# ZUKI CUSTOM ELEET 4



## GS3 (Feb 19, 2006)

want to find out if anyone have any experience with the new eleet custom 4 channel? would like to know your thoughts, experience and impression of the amp if anyone have experience with it.
those amps looks like a monster of an amp. 10 watts x 4 @ 8 ohm.

thanks


----------



## Dzaazter (Apr 28, 2011)

I'm sure it's powerful. I have 3 Eleet 4's and that's more than enough power than I need.


----------



## Dzaazter (Apr 28, 2011)

Patrick sent these pics to me.

Giant 2 channel, 10 watts x 2


----------



## Dzaazter (Apr 28, 2011)

Giant 4









Giant 2 and Giant 4 side by side









These look like awesome amps. Wish I could get my hands on one or two. I think they are ready for purchase, contact Patrick if interested though.

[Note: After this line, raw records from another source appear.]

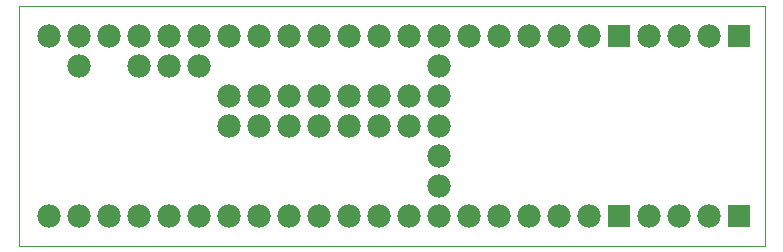
<source format=gts>
G75*
G70*
%OFA0B0*%
%FSLAX24Y24*%
%IPPOS*%
%LPD*%
%AMOC8*
5,1,8,0,0,1.08239X$1,22.5*
%
%ADD10C,0.0000*%
%ADD11R,0.0780X0.0780*%
%ADD12C,0.0780*%
D10*
X000150Y002913D02*
X025020Y002913D01*
X025020Y010909D01*
X000150Y010909D01*
X000150Y002913D01*
D11*
X020150Y003913D03*
X024150Y003913D03*
X024150Y009913D03*
X020150Y009913D03*
D12*
X019150Y009913D03*
X018150Y009913D03*
X017150Y009913D03*
X016150Y009913D03*
X015150Y009913D03*
X014150Y009913D03*
X013150Y009913D03*
X012150Y009913D03*
X011150Y009913D03*
X010150Y009913D03*
X009150Y009913D03*
X008150Y009913D03*
X007150Y009913D03*
X006150Y009913D03*
X005150Y009913D03*
X004150Y009913D03*
X003150Y009913D03*
X002150Y009913D03*
X001150Y009913D03*
X002150Y008913D03*
X004150Y008913D03*
X005150Y008913D03*
X006150Y008913D03*
X007150Y007913D03*
X008150Y007913D03*
X009150Y007913D03*
X010150Y007913D03*
X011150Y007913D03*
X012150Y007913D03*
X013150Y007913D03*
X014150Y007913D03*
X014150Y008913D03*
X014150Y006913D03*
X013150Y006913D03*
X012150Y006913D03*
X011150Y006913D03*
X010150Y006913D03*
X009150Y006913D03*
X008150Y006913D03*
X007150Y006913D03*
X007150Y003913D03*
X006150Y003913D03*
X005150Y003913D03*
X004150Y003913D03*
X003150Y003913D03*
X002150Y003913D03*
X001150Y003913D03*
X008150Y003913D03*
X009150Y003913D03*
X010150Y003913D03*
X011150Y003913D03*
X012150Y003913D03*
X013150Y003913D03*
X014150Y003913D03*
X015150Y003913D03*
X016150Y003913D03*
X017150Y003913D03*
X018150Y003913D03*
X019150Y003913D03*
X021150Y003913D03*
X022150Y003913D03*
X023150Y003913D03*
X014150Y004913D03*
X014150Y005913D03*
X021150Y009913D03*
X022150Y009913D03*
X023150Y009913D03*
M02*

</source>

Idk how many he made or planned on making.


----------



## ou812 (Oct 25, 2008)

How about the 7 and 10 channel!!!!! 



Multi-Channel Amplifiers


----------



## GS3 (Feb 19, 2006)

very clean and simple. not sure how the tweeters would react with that much power on them! lol, the normal eleet 4 channel would probably put out about 200w per channel. these in theory could possibly double those ratings and its all a/b power! very nice indeed.


----------



## JAX (Jun 2, 2006)

odd to see giant amps when everyone is going small. nice looking amps.


----------



## turbo5upra (Oct 3, 2008)

Loving my hybrid channel... searched and gave up on a all in one solution that fit in the space I had... glad I pulled the trigger


----------



## Dzaazter (Apr 28, 2011)

These amps look and probably are bulletproof.


----------